「21世紀の歴史――未来の人類から見た世界」: ジャック・アタリ 読書ノート(1)

21世紀の歴史――未来の人類から見た世界

21世紀の歴史――未来の人類から見た世界

 第1章を読み終わったところ。p.46。読みながら、考えたことをメモしていくことにする。
第I章 人類が市場を発明するまでの長い歴史

(p.22)次に、元来、国境を持たない市場は、民主主義に打ち勝ち、民主主義は制度的に地域に封じ込められる。国家が弱体化するのである。

 今の金融危機でも、国家はたいしたことが出来ていない。市場の後を追いかけてうろうろしているだけに見える。

(p.32)16万年前、同じアフリカでホモ・サピエンスのもう一つの属種である最初の現生人類が出現した。・・・人類は群れをなして中東やヨーロッパを放浪した。しかし、彼らは何かを備蓄することも、貯蓄することも、不測の事態に備えることもしなかった。持ち運びできない物は一切所有しなかったのである。・・・この時期には、物、女性、囚人の交換が始まった。
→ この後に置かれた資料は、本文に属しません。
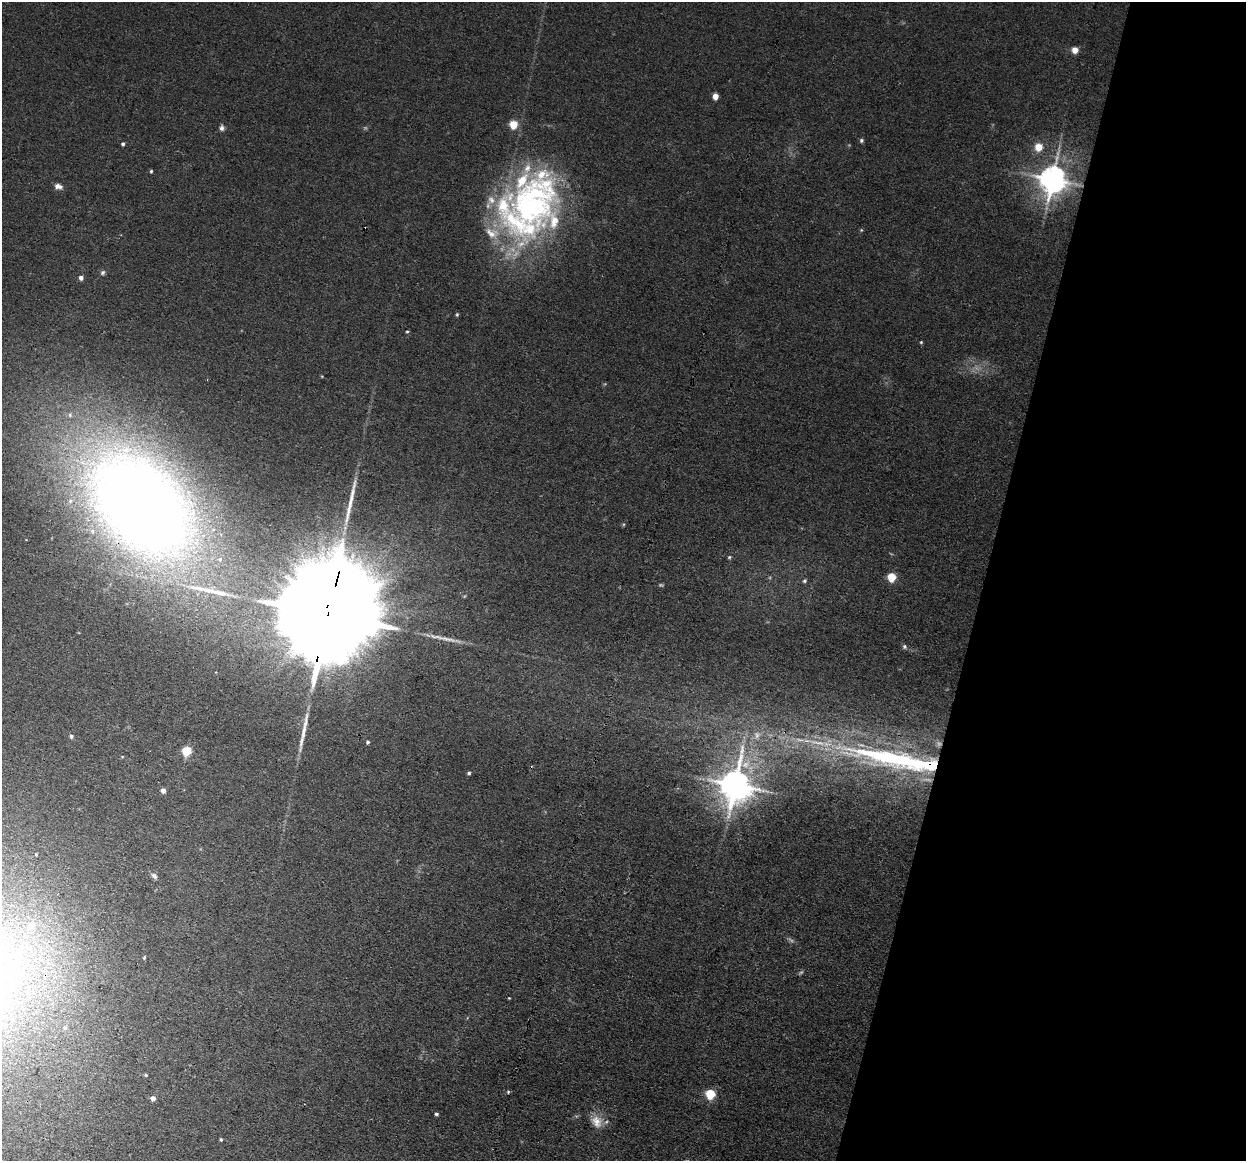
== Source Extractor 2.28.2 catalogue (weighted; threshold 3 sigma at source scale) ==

 ホモ・サピエンスの出現から話が始まるので倒れそうになった。フランスのインテリの大風呂敷。ここ読んでいて思ったけど、近頃の若い奴は本当に<デジタル・ノマド>と言って良いだろうな。固定電話持っていないというの普通みたいだし。携帯とノートPC、iPod、DSだけ、固定電話もデスクトップPCもステレオもPS3もいらないみたいな若い奴は多いと思う。モバイルでファイル交換というのは、さすがにあまり聞かないけど、クラウド化すれば、それも可能になるだろう。クラウド・コンピューティングが、昔のコンピュータと決定的に違う物になる可能性というのは、この辺だろう。モバイルから大容量ファイルの交換とか重い処理の指令を出して結果だけ見るとか、サーバー側のやりとりでファイル交換するとか、それがいつでもどこでも出来るというのは、劇的な環境の変化になり得るだろう。クラウドクラウド+モバイルとして考えないと、本質を見誤るのではないか。